Researchers studying human disease have been excited about gene-silencing therapy—technically known as RNA interference (RNAi)—since it was first discovered in the early 1990s. Initial studies involved using fragments of RNA, a mirror image of DNA, to suppress a key enzyme responsible for giving petunias their vibrant color.
RNAi typically involves small strands of RNA that can bind to genes, like strips of Velcro, and shut down the gene’s activity in plants, animals and humans. With HIV, RNAi has the potential to shut down the genes the virus uses to reproduce once inside cells.

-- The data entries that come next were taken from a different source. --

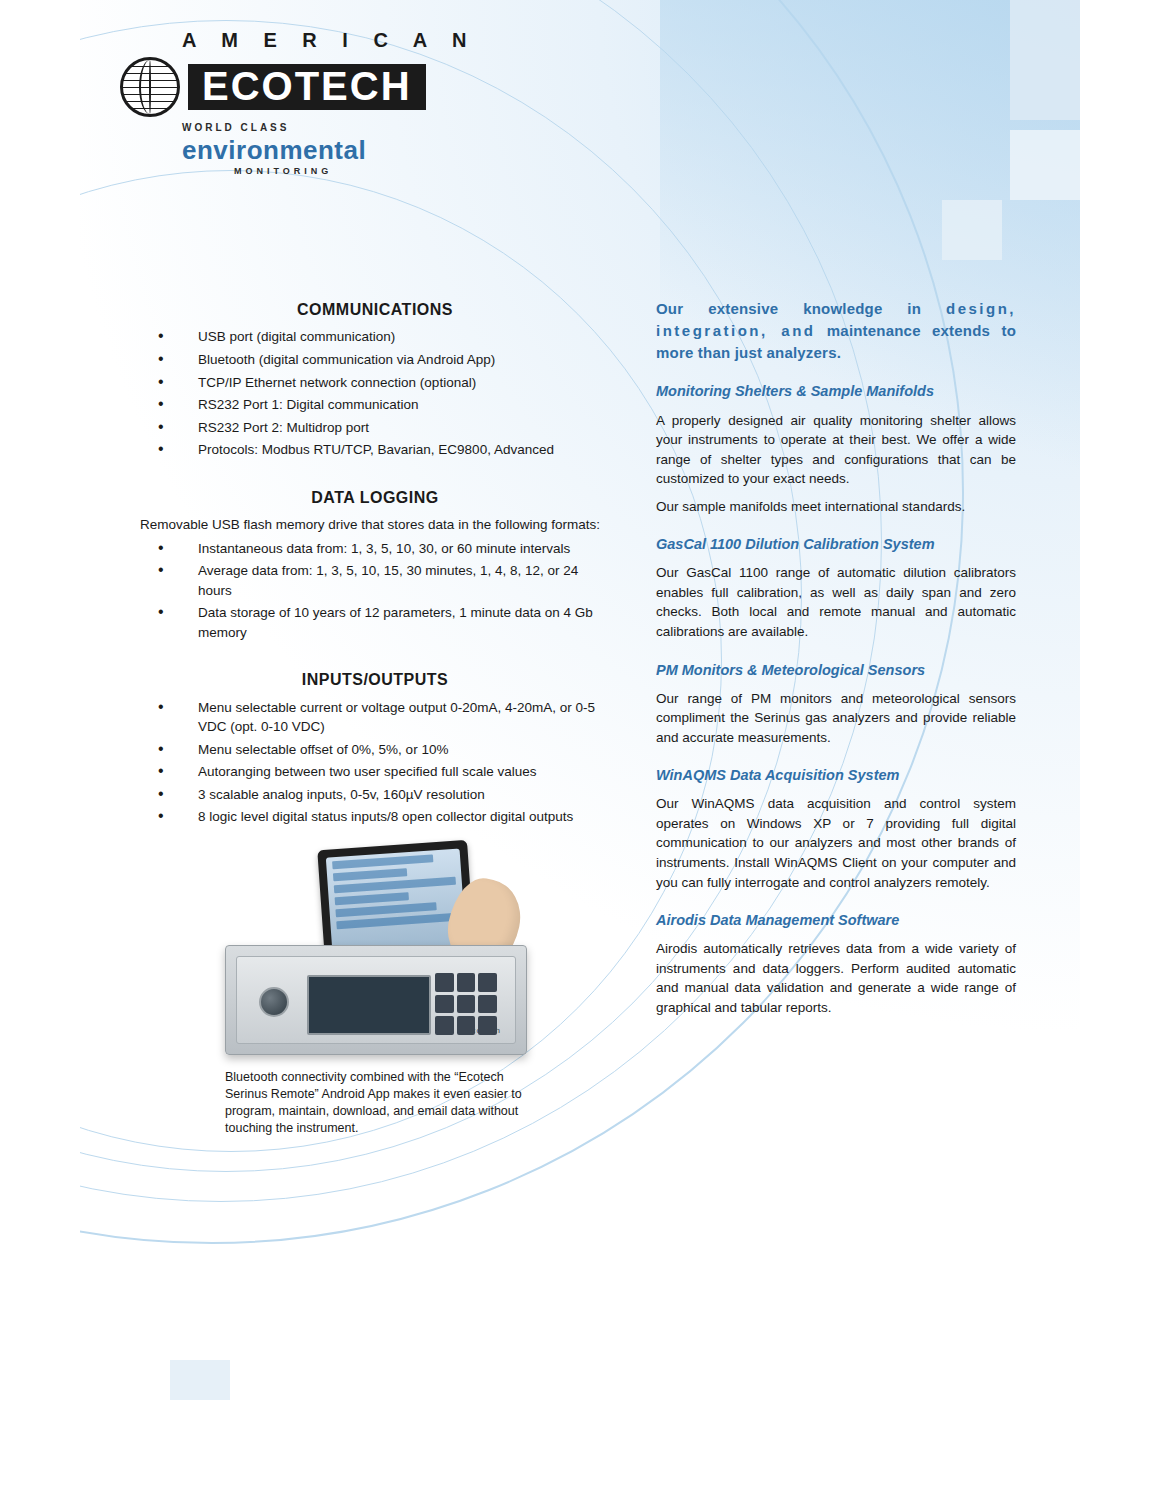A M E R I C A N
ECOTECH
WORLD CLASS
environmental
MONITORING
COMMUNICATIONS
USB port (digital communication)
Bluetooth (digital communication via Android App)
TCP/IP Ethernet network connection (optional)
RS232 Port 1: Digital communication
RS232 Port 2: Multidrop port
Protocols: Modbus RTU/TCP, Bavarian, EC9800, Advanced
DATA LOGGING
Removable USB flash memory drive that stores data in the following formats:
Instantaneous data from: 1, 3, 5, 10, 30, or 60 minute intervals
Average data from: 1, 3, 5, 10, 15, 30 minutes, 1, 4, 8, 12, or 24 hours
Data storage of 10 years of 12 parameters, 1 minute data on 4 Gb memory
INPUTS/OUTPUTS
Menu selectable current or voltage output 0-20mA, 4-20mA, or 0-5 VDC (opt. 0-10 VDC)
Menu selectable offset of 0%, 5%, or 10%
Autoranging between two user specified full scale values
3 scalable analog inputs, 0-5v, 160µV resolution
8 logic level digital status inputs/8 open collector digital outputs
ecotech
Bluetooth connectivity combined with the “Ecotech Serinus Remote” Android App makes it even easier to program, maintain, download, and email data without touching the instrument.
Our extensive knowledge in design, integration, and maintenance extends to more than just analyzers.
Monitoring Shelters & Sample Manifolds
A properly designed air quality monitoring shelter allows your instruments to operate at their best. We offer a wide range of shelter types and configurations that can be customized to your exact needs.
Our sample manifolds meet international standards.
GasCal 1100 Dilution Calibration System
Our GasCal 1100 range of automatic dilution calibrators enables full calibration, as well as daily span and zero checks. Both local and remote manual and automatic calibrations are available.
PM Monitors & Meteorological Sensors
Our range of PM monitors and meteorological sensors compliment the Serinus gas analyzers and provide reliable and accurate measurements.
WinAQMS Data Acquisition System
Our WinAQMS data acquisition and control system operates on Windows XP or 7 providing full digital communication to our analyzers and most other brands of instruments. Install WinAQMS Client on your computer and you can fully interrogate and control analyzers remotely.
Airodis Data Management Software
Airodis automatically retrieves data from a wide variety of instruments and data loggers. Perform audited automatic and manual data validation and generate a wide range of graphical and tabular reports.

Berkhout and his colleagues have been experimenting with RNAi specific to HIV for much of the last decade. Previous studies conducted by Berkhout’s team suggest that it is possible to make and deliver RNAi-producing genes to immune cells capable of shutting down HIV replication.
In his recent Edinburgh talk, Berkhout said that his group has discovered 21 short strands of RNA that silence parts of the virus that don’t mutate easily. This is critical, because the targets of all the existing antiretroviral (ARV) drugs can mutate into drug-resistant forms over the time, thus rendering the drugs ineffective.
Berkhout’s group now plans to extract human stem cells and then infuse them with genes that will go on to produce the most effective RNAi strands upon being transplanted back into the body.
“This therapy would offer an alternative for HIV-infected patients that can no longer be treated with regular antivirals,” he suggests.
It is the transplant process that may pose the greatest risk to patients. For genetically modified stem cells to be effective, they must produce HIV-fighting immune system cells that can flourish throughout the body. But first, all the older stem cells and their progeny must be killed off. This requires a process called conditioning, which involves notably high-dose chemotherapy and/or radiation.
Until safer conditioning methods are developed, stem cell procedures—even if quite successful—may only be available to limited groups of people. As Bekhout states, this might include people for whom available ARVs clearly no longer work.
Bekhout hopes his lab will be ready to move from animal studies to human studies within the next three years. “So far, very promising results have been obtained in the laboratory, and we are now testing the safety and efficacy in a pre-clinical mouse model.”